Please output every line of the items below without any change, and leave the pictures out of your answer.

— EXTRACTED INFORMATION —
- Opening Delimiter -

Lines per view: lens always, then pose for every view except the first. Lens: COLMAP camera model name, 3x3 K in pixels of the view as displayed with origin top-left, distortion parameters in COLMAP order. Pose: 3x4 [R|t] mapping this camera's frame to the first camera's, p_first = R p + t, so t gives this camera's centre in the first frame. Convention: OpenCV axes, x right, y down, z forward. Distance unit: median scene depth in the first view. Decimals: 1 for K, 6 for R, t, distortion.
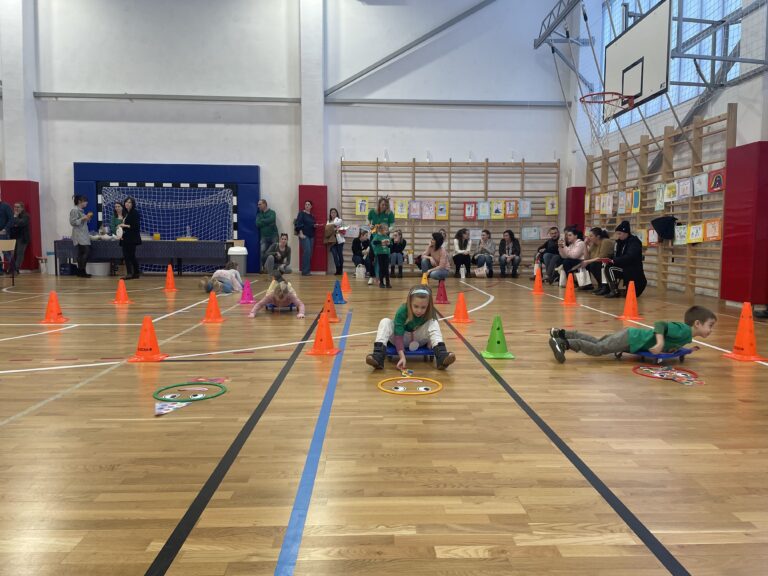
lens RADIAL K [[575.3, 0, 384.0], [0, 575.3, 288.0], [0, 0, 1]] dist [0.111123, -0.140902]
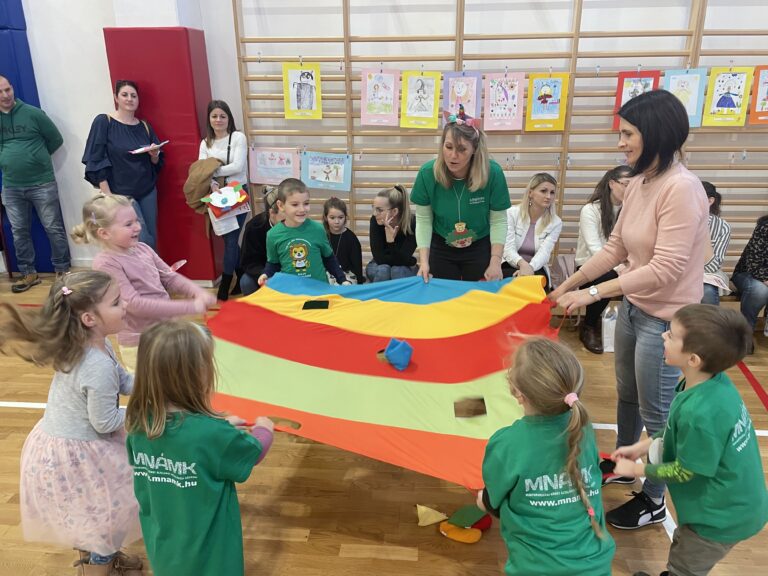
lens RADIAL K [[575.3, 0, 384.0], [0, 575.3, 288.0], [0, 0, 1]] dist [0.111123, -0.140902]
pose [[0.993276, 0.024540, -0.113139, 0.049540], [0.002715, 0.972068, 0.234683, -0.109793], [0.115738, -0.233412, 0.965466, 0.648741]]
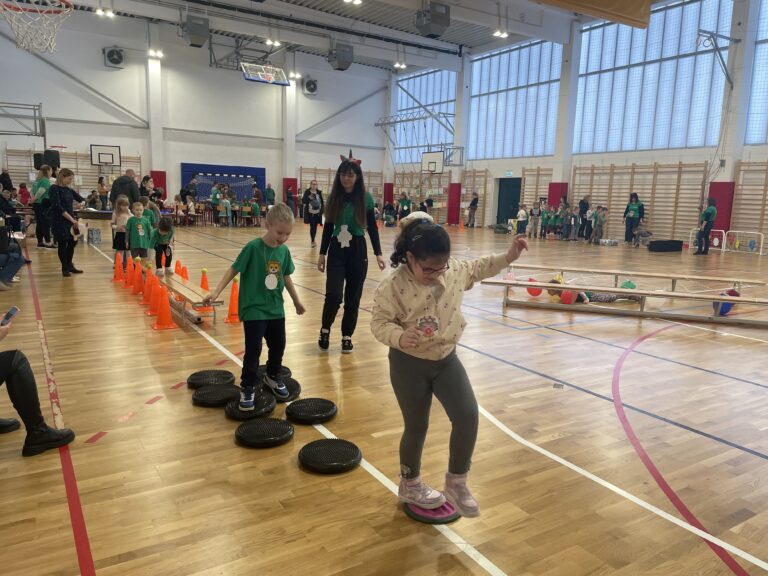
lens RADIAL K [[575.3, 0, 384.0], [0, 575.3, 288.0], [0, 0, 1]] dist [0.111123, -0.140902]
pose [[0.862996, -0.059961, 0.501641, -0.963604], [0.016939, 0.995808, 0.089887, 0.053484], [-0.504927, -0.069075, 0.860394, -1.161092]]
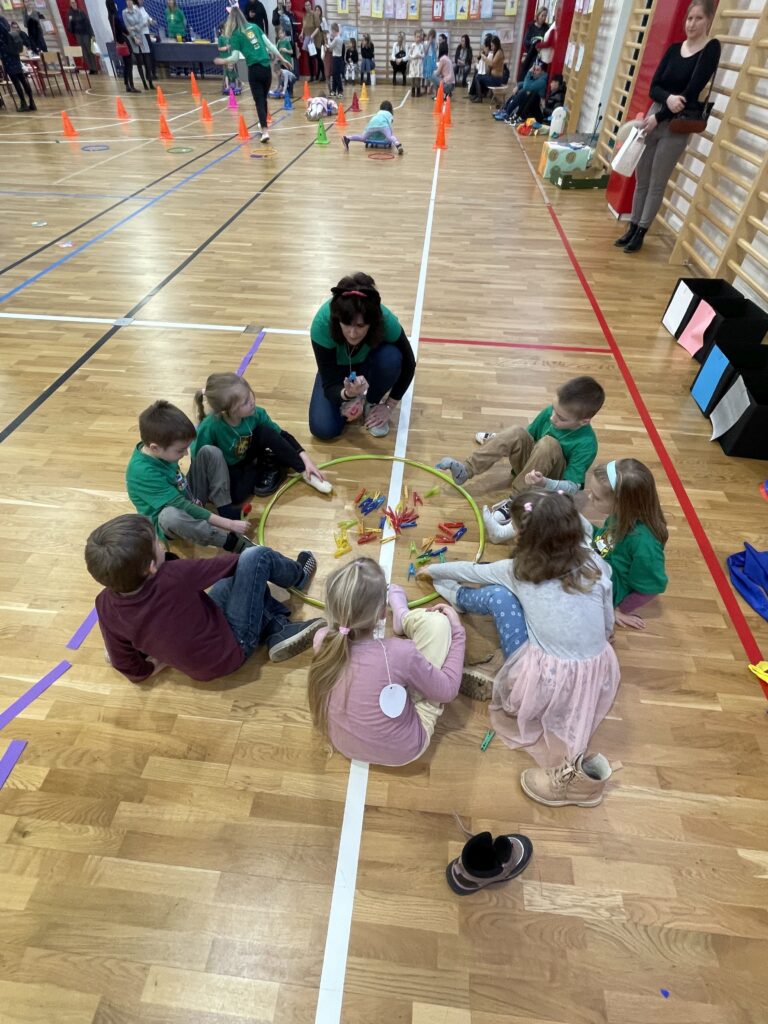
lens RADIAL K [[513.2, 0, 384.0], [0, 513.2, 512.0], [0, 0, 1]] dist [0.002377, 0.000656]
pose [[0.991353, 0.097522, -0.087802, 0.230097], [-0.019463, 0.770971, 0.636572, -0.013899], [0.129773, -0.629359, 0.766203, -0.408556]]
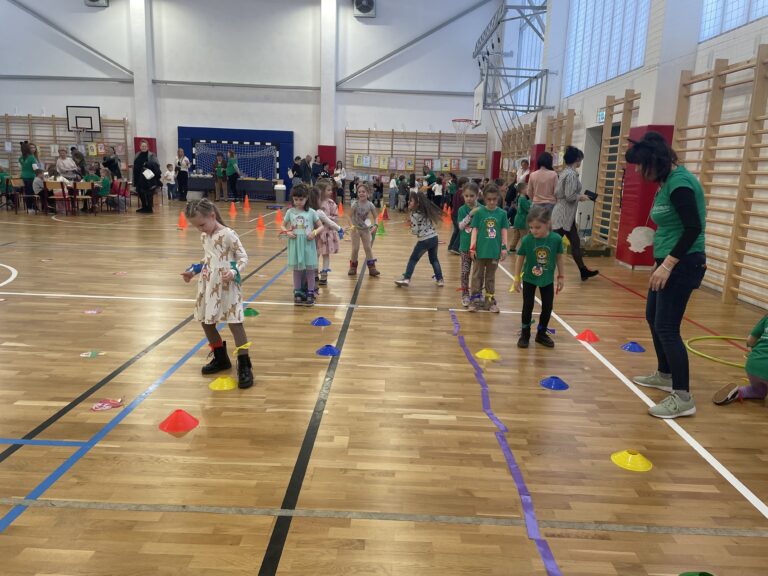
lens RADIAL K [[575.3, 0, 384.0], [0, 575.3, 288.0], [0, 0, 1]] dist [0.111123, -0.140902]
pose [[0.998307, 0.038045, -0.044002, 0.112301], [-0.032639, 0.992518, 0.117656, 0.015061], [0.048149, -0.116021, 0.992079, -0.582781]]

- Closing Delimiter -

— COMPLETED EXERCISE —
Lines per view: lens always, then pose for every view except the first. Lens: COLMAP camera model name, 3x3 K in pixels of the view as displayed with origin top-left, distortion parameters in COLMAP order. Pose: 3x4 [R|t] mapping this camera's frame to the first camera's, p_first = R p + t, so t gives this camera's centre in the first frame. Convention: OpenCV axes, x right, y down, z forward. Distance unit: median scene depth in the first view. Decimals: 1 for K, 6 for R, t, distortion.
lens RADIAL K [[575.3, 0, 384.0], [0, 575.3, 288.0], [0, 0, 1]] dist [0.111123, -0.140902]
lens RADIAL K [[575.3, 0, 384.0], [0, 575.3, 288.0], [0, 0, 1]] dist [0.111123, -0.140902]
pose [[0.993276, 0.024540, -0.113139, 0.049540], [0.002715, 0.972068, 0.234683, -0.109793], [0.115738, -0.233412, 0.965466, 0.648741]]
lens RADIAL K [[575.3, 0, 384.0], [0, 575.3, 288.0], [0, 0, 1]] dist [0.111123, -0.140902]
pose [[0.862996, -0.059961, 0.501641, -0.963604], [0.016939, 0.995808, 0.089887, 0.053484], [-0.504927, -0.069075, 0.860394, -1.161092]]
lens RADIAL K [[513.2, 0, 384.0], [0, 513.2, 512.0], [0, 0, 1]] dist [0.002377, 0.000656]
pose [[0.991353, 0.097522, -0.087802, 0.230097], [-0.019463, 0.770971, 0.636572, -0.013899], [0.129773, -0.629359, 0.766203, -0.408556]]
lens RADIAL K [[575.3, 0, 384.0], [0, 575.3, 288.0], [0, 0, 1]] dist [0.111123, -0.140902]
pose [[0.998307, 0.038045, -0.044002, 0.112301], [-0.032639, 0.992518, 0.117656, 0.015061], [0.048149, -0.116021, 0.992079, -0.582781]]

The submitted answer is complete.